[[ TEXT open ]]

How Well Do We Really Know Cardinals?

New research provides support for splitting the Northern Cardinal into multiple species.

Few birds are as well-known or beloved as the Northern Cardinal. The quintessential red (and sometimes yellow) species serves as an emblem for seven states and countless sports teams—yet much about it still remains a mystery, as shown by a recent Ecology and Evolution study on a pair of Southwestern populations.

The research, led by scientists at the American Museum of Natural History in New York, confirms that cardinals from the Sonoran and Chihuahuan deserts don’t interbreed, despite being separated by just 120 miles of plains habitat. While the Sonoran group is already considered a subspecies, these findings hint that it may need to be reclassified as its own species. To put it into perspective, that would mean that the Arizona Cardinals would rep a different bird than the St. Louis Cardinals.

“Everybody thinks, ‘It’s a cardinal, I know what a cardinal looks like,’ ” says lead author Kaiya Provost, a Ph.D. student at the museum’s Richard Gilder Graduate School. “But when you really start digging in you realize, ‘Oh, maybe they’re not what I thought they were.’ ”

Ornithologists like Provost have long been aware of a certain degree of cardinal diversity. The IOC World Bird List currently recognizes 19 Northern Cardinal subspecies, most of which were discovered over a century ago. What’s more, in a pair of genetic studies earlier this decade, Provost’s academic adviser Brian Smith identified six reproductively isolated cardinal populations across North America (four of which live exclusively in Mexico).

[[ TEXT closed ]]

__TASK PROMPT__.
Continue the article on Northern Cardinal species research from the point where it stops.

[[ AVAILABLE DATA open ]]

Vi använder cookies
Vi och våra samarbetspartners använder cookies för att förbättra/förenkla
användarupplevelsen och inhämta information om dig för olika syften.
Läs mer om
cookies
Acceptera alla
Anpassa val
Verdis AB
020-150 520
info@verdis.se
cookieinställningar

[[ AVAILABLE DATA closed ]]
[[ AVAILABLE DATA open ]]

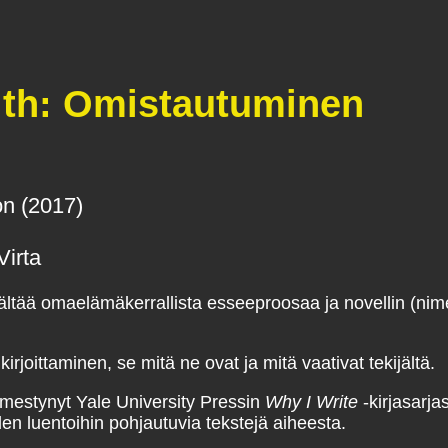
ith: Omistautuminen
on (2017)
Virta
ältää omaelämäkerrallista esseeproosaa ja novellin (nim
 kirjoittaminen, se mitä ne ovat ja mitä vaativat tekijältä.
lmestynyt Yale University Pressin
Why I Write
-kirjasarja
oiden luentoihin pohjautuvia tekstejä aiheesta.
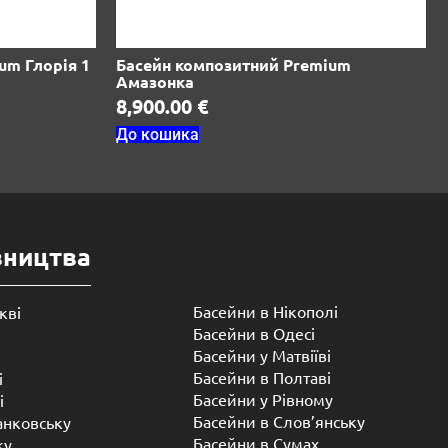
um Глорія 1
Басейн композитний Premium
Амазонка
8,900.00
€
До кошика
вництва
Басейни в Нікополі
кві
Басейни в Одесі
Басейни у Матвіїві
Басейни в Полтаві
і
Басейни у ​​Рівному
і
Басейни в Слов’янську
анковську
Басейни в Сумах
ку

[[ AVAILABLE DATA closed ]]
[[ AVAILABLE DATA open ]]

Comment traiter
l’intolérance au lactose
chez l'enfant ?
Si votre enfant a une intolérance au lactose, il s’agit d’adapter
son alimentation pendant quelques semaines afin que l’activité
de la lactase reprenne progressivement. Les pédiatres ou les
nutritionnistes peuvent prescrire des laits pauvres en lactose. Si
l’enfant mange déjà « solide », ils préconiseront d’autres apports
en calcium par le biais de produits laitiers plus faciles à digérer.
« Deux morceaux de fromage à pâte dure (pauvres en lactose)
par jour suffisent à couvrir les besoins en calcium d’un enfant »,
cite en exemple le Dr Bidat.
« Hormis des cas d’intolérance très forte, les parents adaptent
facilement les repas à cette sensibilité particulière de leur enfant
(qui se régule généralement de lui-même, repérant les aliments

[[ AVAILABLE DATA closed ]]

__RESULT OF THIS TASK__.
Smith’s findings propelled a 2014 proposal to split the Northern Cardinal into six species. But the American Ornithologists’ Union checklist committee, the leading local authority on bird taxonomy, rejected it unanimously, citing a lack of vocalization studies and other supporting data.

That’s where this new paper comes in. Through genetic comparisons crunched by complex computer models, Provost, Smith, and a third co-author, William Mauck, determined that the Sonoran population (~150,000) diverged from the Chihuahuan one (~700,000) about a million years ago. They found that some interbreeding may have taken place in the past, but likely not in the last tens of thousands of years.

Part of the reason could be the birds’ unique field marks. Unlike their eastern counterparts, Sonoran males have a pale brick-red look with a taller crest and less black on the face. They don’t sound similar either: Provost loosely describes the songs of the two populations to be as different as Portuguese and German. “The phrases they use have some overlap, but the way they put them together doesn’t match,” she says. (Listen to the “long-crested” clips here.)

To better learn how vocals fit into the cardinals’ breeding strategy, Provost and her team traveled to the Sonoran Desert near Portal, Arizona, and to the Chihuahuan Desert in Big Bend National Park, Texas, where they played four song recordings for dozens of territorial males: one of a neighboring cardinal, one of a non-neighboring cardinal from the same desert, one of a cardinal from the other desert, and one of a Cactus Wren (the experimental control).

In general, the males acted hyper aggressively with their perceived neighbors, but ignored rivals from the other desert. Previous studies show females reacting tepidly to songs from other populations; so, with that in mind, the authors concluded that any cardinal that survives the flight across the high plains—a treacherous stretch filled with “tumbleweeds, dust storms, and a lot of billboards,” Provost says—would still be unable to flirt and find a mate.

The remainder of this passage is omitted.